La junte militaire au pouvoir en Thaïlande a appelé mardi le peuple à «sanctionner» ceux qui critiqueraient la monarchie, au moment où apparaissent sur les réseaux sociaux des vidéos de Thaïlandais agressés par la foule pour leurs positions supposées antiroyalistes.

«Il n'y a pas de meilleur moyen de punir ces gens que de les sanctionner socialement», a déclaré le ministre de la Justice, le général Paiboon Koomchaya, devant la presse.

Il a également appelé à «poursuivre devant la justice ceux qui violent la loi», dans ce pays où le crime de lèse-majesté est puni de longues années de prison.

Il commentait le cas d'une femme arrêtée dimanche sur l'île de Samui, dans le sud du pays, pour diffamation royale, à la suite d'un message sur Facebook relatif au prince et au régent, après des pressions exercées par une foule en colère réunie devant un commissariat.

Interrogé par l'AFP, un responsable de la police locale s'était félicité de l'avoir «forcée à présenter des excuses en public face au portrait du roi».

Ces derniers jours, des vidéos inquiétantes circulent sur les réseaux sociaux de personnes agressées par des foules les accusant de manque de ferveur royaliste.

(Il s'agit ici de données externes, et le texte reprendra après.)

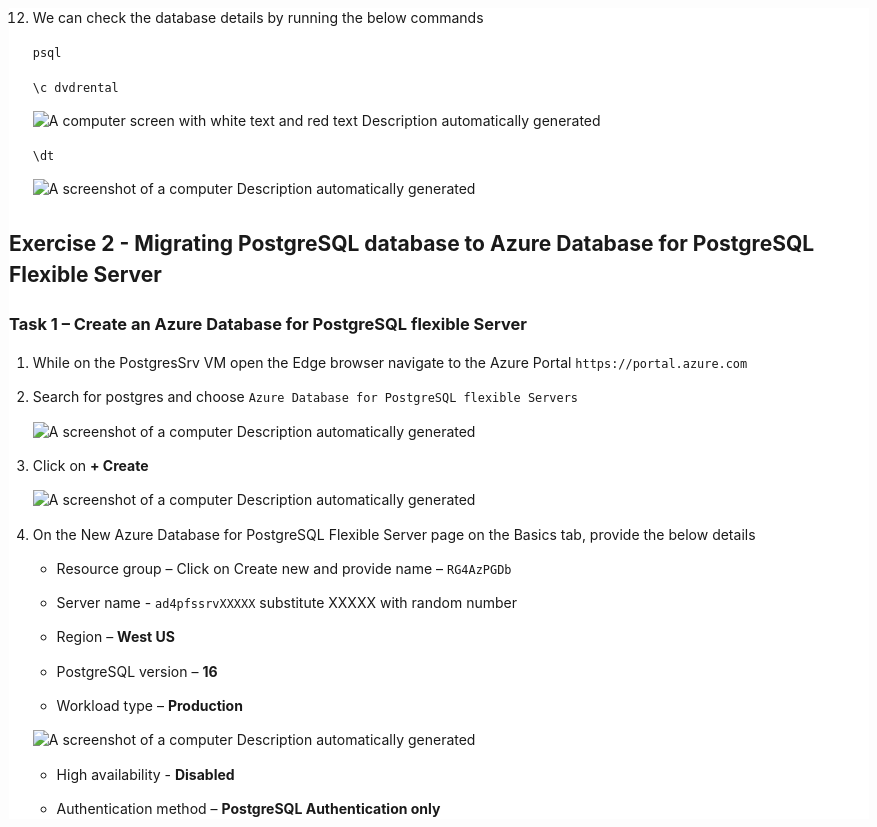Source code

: 12. We can check the database details by running the below commands

    `psql`

    `\c dvdrental`

    ![A computer screen with white text and red text Description
automatically generated](./media/image75.jpeg)

    `\dt`

    ![A screenshot of a computer Description automatically
generated](./media/image76.jpeg)


## Exercise 2 - Migrating PostgreSQL database to Azure Database for PostgreSQL Flexible Server

### Task 1 – Create an Azure Database for PostgreSQL flexible Server

1.  While on the PostgresSrv VM open the Edge browser navigate to the
    Azure Portal `https://portal.azure.com`

2.  Search for postgres and choose `Azure Database for PostgreSQL
    flexible Servers`

    ![A screenshot of a computer Description automatically
generated](./media/image2.jpeg)

3.  Click on **+ Create**

    ![A screenshot of a computer Description automatically
generated](./media/image3.jpeg)

4.  On the New Azure Database for PostgreSQL Flexible Server page on the
    Basics tab, provide the below details

    -  Resource group – Click on Create new and provide name
        – `RG4AzPGDb`

    -  Server name - `ad4pfssrvXXXXX` substitute XXXXX with random
        number

    -  Region – **West US**

    -  PostgreSQL version – **16**

    -  Workload type – **Production**

    ![A screenshot of a computer Description automatically
generated](./media/image4.jpeg)

    - High availability - **Disabled**

    - Authentication method – **PostgreSQL Authentication only**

Une dernière, publiée mardi matin en direct sur Facebook, montre une foule frappant un homme et l'obligeant à se mettre à genoux et à s'excuser d'avoir insulté la monarchie.

«Je ne voulais pas faire ça, j'aime le roi!», dit l'homme, dans cette vidéo tournée dans la région de Chonburi, dans l'est du pays, selon son auteur. Elle a été rapidement supprimée, après avoir été vue par plus de 200 000 internautes en l'espace de quelques heures.

La police n'était pas en mesure de confirmer l'agression dans un premier temps, mais elle a fait état de plusieurs manifestations de ce genre ces derniers jours dans le pays.

Le chef de la junte, le général Prayut Chan-O-Cha, a quant à lui appelé «à la prudence ceux qui diffusent des messages insultants ou affectant la sécurité nationale», car «cela fait souffrir le peuple et est illégal».

Prison pour lèse-majesté

Cinq jours après la mort du roi Bhumibol Adulyadej, qui avait un statut de demi-Dieu et était protégé par une loi de lèse-majesté draconienne, ces agressions sont le premier signe de rupture avec l'image d'une nation unie dans le deuil, véhiculée à longueur de journée à la télévision.

En effet, depuis plusieurs jours, les télévisions diffusent en boucle des hommages au roi, entre images d'archives de ses tournées dans le pays et témoignages de ses sujets aujourd'hui en pleurs.

Jusqu'ici, nul opposant au régime militaire ultra-royaliste n'a osé rompre le deuil en évoquant les conséquences politiques de la succession, alors que le prince héritier Maha Vajiralongkorn est loin d'avoir la popularité de son père.

Le fait qu'il ait demandé un «délai» avant de monter sur le trône et que Prem Tinsulanonda, principal conseiller du roi, âgé de 96 ans, soit devenu régent, suscite de nombreux commentaires, en sourdine en raison de la loi de lèse-majesté.

Les anciens Premiers ministres Thaksin et Yingluck Shinawatra, frère et soeur successivement renversés par des coups d'État en 2006 et 2014, n'ont toujours pas réagi autrement que par un classique message de condoléances, très sobre.

Depuis l'arrivée de la junte au pouvoir par un coup d'État en mai 2014, les poursuites se sont multipliées et les sentences alourdies. En août 2015, un homme a été condamné à 30 ans de prison et une femme à 28 ans après avoir publié sur Facebook plusieurs messages jugés insultants pour la famille royale.

Des groupes ultra-royalistes se sont spécialisés dans la dénonciation à la police des internautes jugés antiroyalistes.

«The garbage collection organisation», dirigé par le directeur d'un hôpital de Bangkok, qui voit les détracteurs de la monarchie comme des «déchets», redouble d'énergie sur les réseaux sociaux ces derniers jours.

D'après le dernier rapport de l'ONG de défense des droits de l'Homme iLaw, 66 personnes ont été poursuivies pour lèse-majesté depuis mai 2014 et 53 sont incarcérées. Avant le coup d'État, six personnes étaient derrière les barreaux.